(Images with bounding boxes)
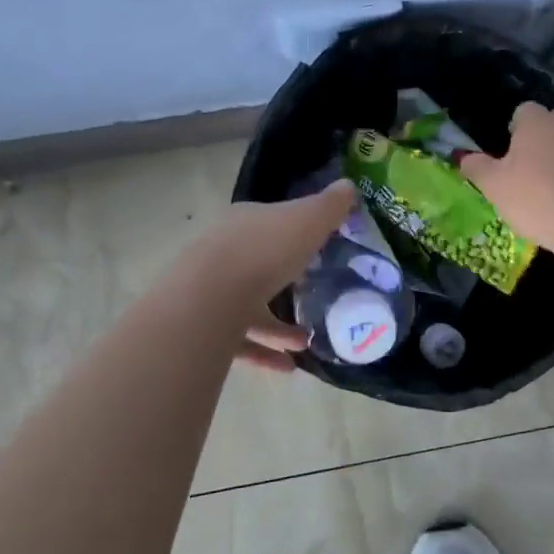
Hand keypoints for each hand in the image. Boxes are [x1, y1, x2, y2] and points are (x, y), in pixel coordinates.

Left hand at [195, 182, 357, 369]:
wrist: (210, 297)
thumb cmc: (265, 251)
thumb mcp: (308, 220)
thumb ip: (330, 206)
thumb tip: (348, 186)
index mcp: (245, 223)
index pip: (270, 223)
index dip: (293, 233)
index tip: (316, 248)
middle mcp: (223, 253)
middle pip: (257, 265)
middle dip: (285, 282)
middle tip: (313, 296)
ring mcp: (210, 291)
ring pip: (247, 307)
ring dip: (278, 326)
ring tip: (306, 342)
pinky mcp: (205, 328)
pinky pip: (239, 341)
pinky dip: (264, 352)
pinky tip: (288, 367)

* * *

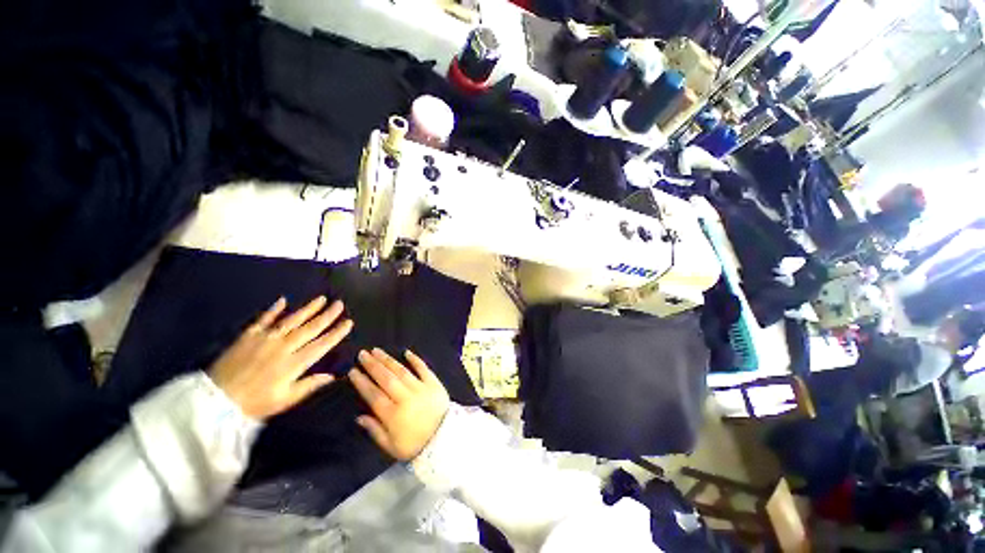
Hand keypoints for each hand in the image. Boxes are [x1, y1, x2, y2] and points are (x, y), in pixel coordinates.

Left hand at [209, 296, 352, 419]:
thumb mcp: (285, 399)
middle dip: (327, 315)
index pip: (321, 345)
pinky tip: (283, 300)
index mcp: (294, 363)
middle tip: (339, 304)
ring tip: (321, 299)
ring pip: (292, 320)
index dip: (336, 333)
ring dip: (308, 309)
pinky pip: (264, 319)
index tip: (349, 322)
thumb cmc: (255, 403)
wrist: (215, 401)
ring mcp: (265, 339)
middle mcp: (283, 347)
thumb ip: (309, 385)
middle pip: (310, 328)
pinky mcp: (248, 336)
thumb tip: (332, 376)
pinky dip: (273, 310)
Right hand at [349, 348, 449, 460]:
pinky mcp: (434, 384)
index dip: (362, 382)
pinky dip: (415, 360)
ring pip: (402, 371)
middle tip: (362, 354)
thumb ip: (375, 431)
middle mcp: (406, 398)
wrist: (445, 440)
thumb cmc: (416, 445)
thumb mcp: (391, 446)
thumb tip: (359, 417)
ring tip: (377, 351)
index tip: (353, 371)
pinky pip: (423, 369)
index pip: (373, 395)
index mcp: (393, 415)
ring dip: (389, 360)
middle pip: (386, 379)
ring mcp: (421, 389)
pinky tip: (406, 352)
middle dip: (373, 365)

**What is required:**
Go to the line with "index tip: (349, 322)" in the entries above and repeat every line from there through the line with "middle tip: (362, 354)", exactly and with no other text.

**Solved problem:**
index tip: (349, 322)
thumb cmc: (255, 403)
wrist: (215, 401)
ring mcp: (265, 339)
middle mcp: (283, 347)
thumb ip: (309, 385)
middle pip: (310, 328)
pinky mcp: (248, 336)
thumb tip: (332, 376)
pinky dip: (273, 310)
Right hand at [349, 348, 449, 460]:
pinky mcp: (434, 384)
index dip: (362, 382)
pinky dip: (415, 360)
ring pip: (402, 371)
middle tip: (362, 354)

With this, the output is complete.